Comment

Markets are far too optimistic – the euro's surge can't last

Euro

Six pounds for a small beer, £12 for a bottle of suntan lotion, £22 for an inflatable duck … As anyone taking a holiday in Europe will be painfully aware, the euro has been on a surge on the currency markets this year, and the zone is getting more expensive with every week that passes.

From 1.04 to the dollar in January, the currency has moved all the way up to $1.18. Every hedge fund in the world is betting that the euro will go even higher – $1.30 or $1.40? Why not? It has a lot of momentum on its side.

But hold on. In fact, the markets are getting this wrong. The euro’s surge is only temporary. Why? Because the upturn in growth is largely illusory. Because all the political risk will soon be back on the table. And because the weakening of the dollar will fade – and when it does, the euro will back under pressure again. It is not going to rescue anyone’s wallet this year, but the rally will collapse far more quickly than anyone expects.

In January, 2017 was billed as the year the euro might well hit parity with the dollar, if it did not collapse completely. A series of elections, following the trend set by Brexit and Trump, would sweep populist parties to power, creating conditions for one or more countries to splinter away from the zone. Even if it did not come to that, the region’s depression, combined with an ascendant dollar, would put inexorably downward pressure on the currency.

That seems a long time ago now. The election of Emmanuel Macron in France, the almost inevitable ­re-coronation of Angela Merkel in Germany next month, a renewed commitment to reform, and a return to growth, have all combined to make the currency unexpectedly strong.

From a low of $1.04 to $1.18, the euro keeps on rising. And yet, in truth, the euro’s surge can’t last. The markets may well have been too pessimistic in January. Right now, however, they are way too optimistic. There are three big reasons why the rally will soon be over.

First, the return to growth across the Continent is largely illusory. True, in the latest quarter the zone expanded by 0.6pc, its fastest rate since 2011, following on from 0.5pc in the first three months of the year (which was a lot better than the 0.3pc we managed in the UK). The euro area as a whole should comfortably grow by more than 2pc this year, and Germany, and most of all Spain, will do a lot better than that. Heck, even Italy has started expanding again. The threat of deflation has lifted, and unemployment has finally started to fall.

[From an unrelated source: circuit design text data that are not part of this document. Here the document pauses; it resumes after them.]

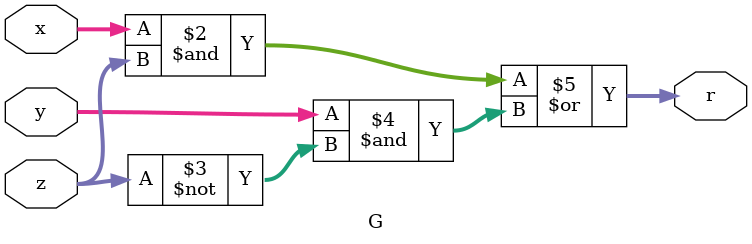
<source format=v>
module G (
    input [31:0]x,
    input [31:0]y,
    input [31:0]z,
    output reg [31:0]r
);
always@(*) begin
    r = (x & z) | (y & (~z));
end
endmodule
</source>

But there is a catch. Under the bonnet, the engine is still not in great shape. Over the past two years, the European Central Bank has launched a blitz of quantitative easing, printing money on a scale that makes the Japanese look relatively restrained by comparison. It has chucked 2.2 trillion of freshly printed euros at the economy, almost as much, on a per capita basis, as the Federal Reserve at the height of the 2008 crash and a lot more than the Bank of England – and it is still adding €60bn (£55bn) a month.

If that doesn’t get you 2pc growth – that’s a trillion for every percentage point, remember – it is hard to know what does. But when QE gets wound up, that growth will evaporate. The fundamentals are no better – and with an extra layer of taxes suggested by Macron, coupled with an increasingly hysterical protectionism, possibly worse.

Second, the politics has quieted down, but as any sailor will tell you, a lull is not the same as reaching a safe harbour. The “Merkron” axis has stabilised the zone, and there is talk of reform, including a finance ministry with its own budget for the zone. If it happened, it would certainly help.

Everyone agrees that the euro was left half-finished, and it needs some way of redistributing money and demand across the continent. The trouble is, while everyone can sign up to vague platitudes about “unity”, when it comes to detail, no one will agree to anything. All a finance ministry will do is impose more years of grinding austerity. Once it becomes clear that meaningful reform is impossible, all the old political risks will be back on the table.

Finally, the dollar’s decline will quickly end. Right now, Donald Trump’s chaotic presidency has put a stop to a bull run that lasted several years. No one thinks the Donald is about to start running the country more sensibly. But once investors see the Fed continue to tweak rates upwards, and the economy growing at a respectable rate, they will be supporting the American currency once again.

You can throw in a few more risks as well. Greece. A fresh crisis is seldom far away. Right now, the euro is benefiting from a cyclical upswing fuelled by printing money on a massive scale.

But that won’t last much longer. And the euro is likely to end the year closer to where it started than $1.30, although not in time to ease the pain of a holiday this summer.